One of the deepest wounds of the US financial crisis has finally healed

Foreclosure foreclosed home houseJustin Sullivan/Getty ImagesA worker removes furniture from a foreclosed home before the start of a bus tour of foreclosed and blighted properties on July 13, 2012 in Richmond, California.

One of the biggest causes of the financial crisis of 2007 to 2009 was as obvious as looking in the front yards of homes across the country.

Foreclosure signs popped up at a startling rate, and many Americans fell behind on their mortgage.

Nearly a decade after the worst of the housing crisis, the financial wound that hit many looks as if it is finally healed.

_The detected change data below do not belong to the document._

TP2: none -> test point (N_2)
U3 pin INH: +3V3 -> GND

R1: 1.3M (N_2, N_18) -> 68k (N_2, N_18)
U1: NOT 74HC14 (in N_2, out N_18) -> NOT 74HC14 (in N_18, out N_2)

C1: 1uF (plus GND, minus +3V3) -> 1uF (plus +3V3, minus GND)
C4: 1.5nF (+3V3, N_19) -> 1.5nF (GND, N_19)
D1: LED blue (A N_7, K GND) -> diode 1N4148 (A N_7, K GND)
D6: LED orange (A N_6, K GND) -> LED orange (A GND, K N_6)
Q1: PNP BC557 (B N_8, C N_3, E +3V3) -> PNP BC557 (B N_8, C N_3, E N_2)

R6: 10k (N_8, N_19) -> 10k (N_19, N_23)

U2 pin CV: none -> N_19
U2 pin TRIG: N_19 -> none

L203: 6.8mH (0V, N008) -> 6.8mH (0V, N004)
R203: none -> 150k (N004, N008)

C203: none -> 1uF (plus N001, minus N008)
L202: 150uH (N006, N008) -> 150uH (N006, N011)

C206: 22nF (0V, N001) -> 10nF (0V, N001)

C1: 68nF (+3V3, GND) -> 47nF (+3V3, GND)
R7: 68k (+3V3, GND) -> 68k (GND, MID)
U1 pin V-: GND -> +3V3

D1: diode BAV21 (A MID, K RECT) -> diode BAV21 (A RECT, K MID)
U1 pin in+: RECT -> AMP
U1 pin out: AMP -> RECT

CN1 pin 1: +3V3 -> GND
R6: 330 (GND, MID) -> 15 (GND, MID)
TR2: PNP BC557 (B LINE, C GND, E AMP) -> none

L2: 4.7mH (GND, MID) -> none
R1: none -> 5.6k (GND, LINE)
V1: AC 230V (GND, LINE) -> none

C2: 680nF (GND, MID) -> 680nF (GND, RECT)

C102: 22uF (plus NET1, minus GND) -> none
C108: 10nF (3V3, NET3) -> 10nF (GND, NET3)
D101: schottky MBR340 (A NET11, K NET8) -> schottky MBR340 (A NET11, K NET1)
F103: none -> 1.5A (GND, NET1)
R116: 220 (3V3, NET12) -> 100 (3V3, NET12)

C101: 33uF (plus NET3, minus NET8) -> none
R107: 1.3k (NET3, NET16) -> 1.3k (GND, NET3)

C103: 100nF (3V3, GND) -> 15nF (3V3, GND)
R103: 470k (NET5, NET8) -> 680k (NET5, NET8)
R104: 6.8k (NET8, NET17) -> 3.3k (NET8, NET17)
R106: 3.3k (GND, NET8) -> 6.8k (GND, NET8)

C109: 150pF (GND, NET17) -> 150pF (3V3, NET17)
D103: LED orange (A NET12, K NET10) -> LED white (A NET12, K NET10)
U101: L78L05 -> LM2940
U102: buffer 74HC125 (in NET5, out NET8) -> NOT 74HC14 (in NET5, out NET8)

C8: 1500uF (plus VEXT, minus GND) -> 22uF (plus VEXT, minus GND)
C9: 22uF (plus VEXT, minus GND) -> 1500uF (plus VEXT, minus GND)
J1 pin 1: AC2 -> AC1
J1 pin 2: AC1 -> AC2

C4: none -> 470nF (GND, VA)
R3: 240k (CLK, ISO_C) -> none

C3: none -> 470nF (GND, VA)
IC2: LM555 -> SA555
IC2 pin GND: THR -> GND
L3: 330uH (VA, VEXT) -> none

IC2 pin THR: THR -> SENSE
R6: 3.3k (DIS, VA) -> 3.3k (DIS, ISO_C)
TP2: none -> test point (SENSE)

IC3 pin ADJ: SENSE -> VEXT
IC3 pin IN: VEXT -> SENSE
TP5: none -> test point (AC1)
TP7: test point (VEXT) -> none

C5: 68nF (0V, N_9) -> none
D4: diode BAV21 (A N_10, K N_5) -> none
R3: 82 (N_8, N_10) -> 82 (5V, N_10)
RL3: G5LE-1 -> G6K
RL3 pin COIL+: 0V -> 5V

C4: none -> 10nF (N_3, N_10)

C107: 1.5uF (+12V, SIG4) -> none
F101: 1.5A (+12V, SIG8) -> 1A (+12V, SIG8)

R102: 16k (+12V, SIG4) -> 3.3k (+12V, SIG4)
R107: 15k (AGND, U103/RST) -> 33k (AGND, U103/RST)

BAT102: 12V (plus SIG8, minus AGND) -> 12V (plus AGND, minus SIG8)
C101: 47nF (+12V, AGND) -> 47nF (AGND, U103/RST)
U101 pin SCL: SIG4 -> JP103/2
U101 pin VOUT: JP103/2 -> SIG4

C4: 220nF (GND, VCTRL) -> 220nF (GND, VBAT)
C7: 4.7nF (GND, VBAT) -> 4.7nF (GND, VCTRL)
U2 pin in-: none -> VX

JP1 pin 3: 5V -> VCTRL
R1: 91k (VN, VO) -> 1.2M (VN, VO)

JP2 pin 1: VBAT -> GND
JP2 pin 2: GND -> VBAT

According to Capital Economics, the delinquency rate for US mortgages and foreclosure rate for homes are now back to their historical averages.

“It must be remembered that after declining steadily since 2010, the delinquency rate has now returned to its historic norm. It is now at its lowest since the middle of 2006, and is equal to the average seen from 1985 to 2005,” said Matthew Pointon, Capital Economics property economist.

The delinquency rate measures the number of homeowners that are behind on their mortgage payments but are not in the foreclosure process.

Pointon said that it was disappointing that the rate didn’t decline for the first time since the fourth quarter of 2013, but it’s not unexpected given that the rate is close to its non-recessionary norm.

What made the lateral move more palatable, he said, was the continued decline in the foreclosure rate.

“More encouragingly, the foreclosure start rate is continuing to drop, and the decline over the past few years has outpaced that of delinquencies,” said Pointon. “At just 0.35%, it is at its lowest rate since 2000.”

Thus, the housing market, while having a number of new problems, still looks healthy for those already in homes.